| BRANO |
◆ ◆ ◆
1. “FONTI DEL DIRITTO”
In prima approssimazione, per fonti del diritto si intendono con espressione metaforica tutti quei fatti (intesi qui in senso ampio, ad includere sia gli “atti” che i “fatti” giuridici) ai quali, in un dato contesto culturale o ordinamentale, è riconosciuta la capacità di modificare, innovare l’ordinamento stesso. Questa definizione è ovviamente incompleta, perché tra le altre cose non chiarisce: a) quali siano i fatti qualificabili come fonti del diritto (ossia, a quali condizioni un certo fatto è considerato produttivo di diritto); e b) in cosa consista la produzione di diritto, ossia cos’è che viene prodotto dalle fonti. Una definizione completa e non apodittica di fonte del diritto dovrà includere anche questi elementi (su cui tornerò tra breve).
La locuzione “fonte del diritto” è, oltre che metaforica, ambigua, perché può indicare cose diverse tra loro, anche se collegate. (Una precisazione importante: tutti i sensi di fonte che illustrerò possono essere intesi in una accezione puramente descrittiva, oppure in una accezione normativa: nel primo caso, si fa riferimento al contesto di scoperta, a ciò che di fatto è usato dagli interpreti come fonte; nel secondo caso si fa riferimento al contesto di giustificazione, a ciò che gli interpreti sono, o si considerano, giustificati ad utilizzare come fonte. Io assumerò il secondo senso, normativo, di fonte).
◆ ◆ ◆
| Dati per l'analisi dei grafici |
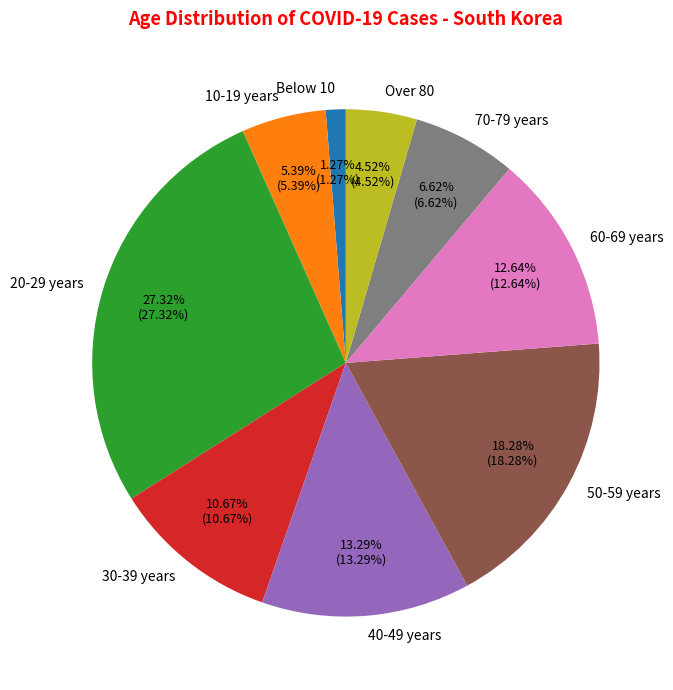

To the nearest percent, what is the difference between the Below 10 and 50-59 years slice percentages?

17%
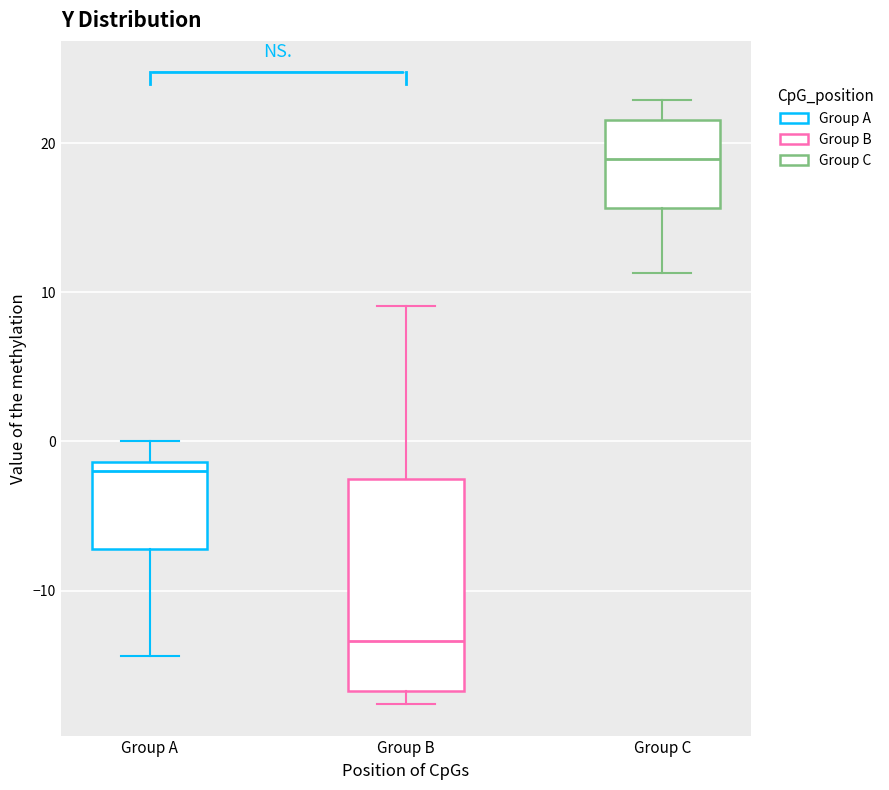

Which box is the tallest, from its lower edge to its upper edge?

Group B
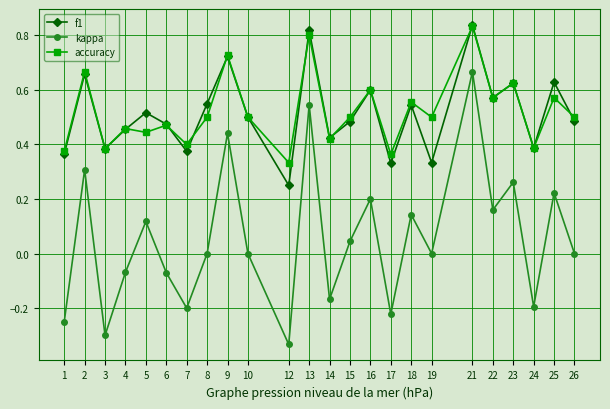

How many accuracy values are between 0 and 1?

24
◆ ◆ ◆
| CONSEGNA |
Ricopia dal brano sulle fonti del diritto il passo che comincia con "In prima approssimazione, per" e termina con "tornerò tra breve).". Per lo svolgimento basati unicamente sul brano.

| RISPOSTA |
In prima approssimazione, per fonti del diritto si intendono con espressione metaforica tutti quei fatti (intesi qui in senso ampio, ad includere sia gli “atti” che i “fatti” giuridici) ai quali, in un dato contesto culturale o ordinamentale, è riconosciuta la capacità di modificare, innovare l’ordinamento stesso. Questa definizione è ovviamente incompleta, perché tra le altre cose non chiarisce: a) quali siano i fatti qualificabili come fonti del diritto (ossia, a quali condizioni un certo fatto è considerato produttivo di diritto); e b) in cosa consista la produzione di diritto, ossia cos’è che viene prodotto dalle fonti. Una definizione completa e non apodittica di fonte del diritto dovrà includere anche questi elementi (su cui tornerò tra breve).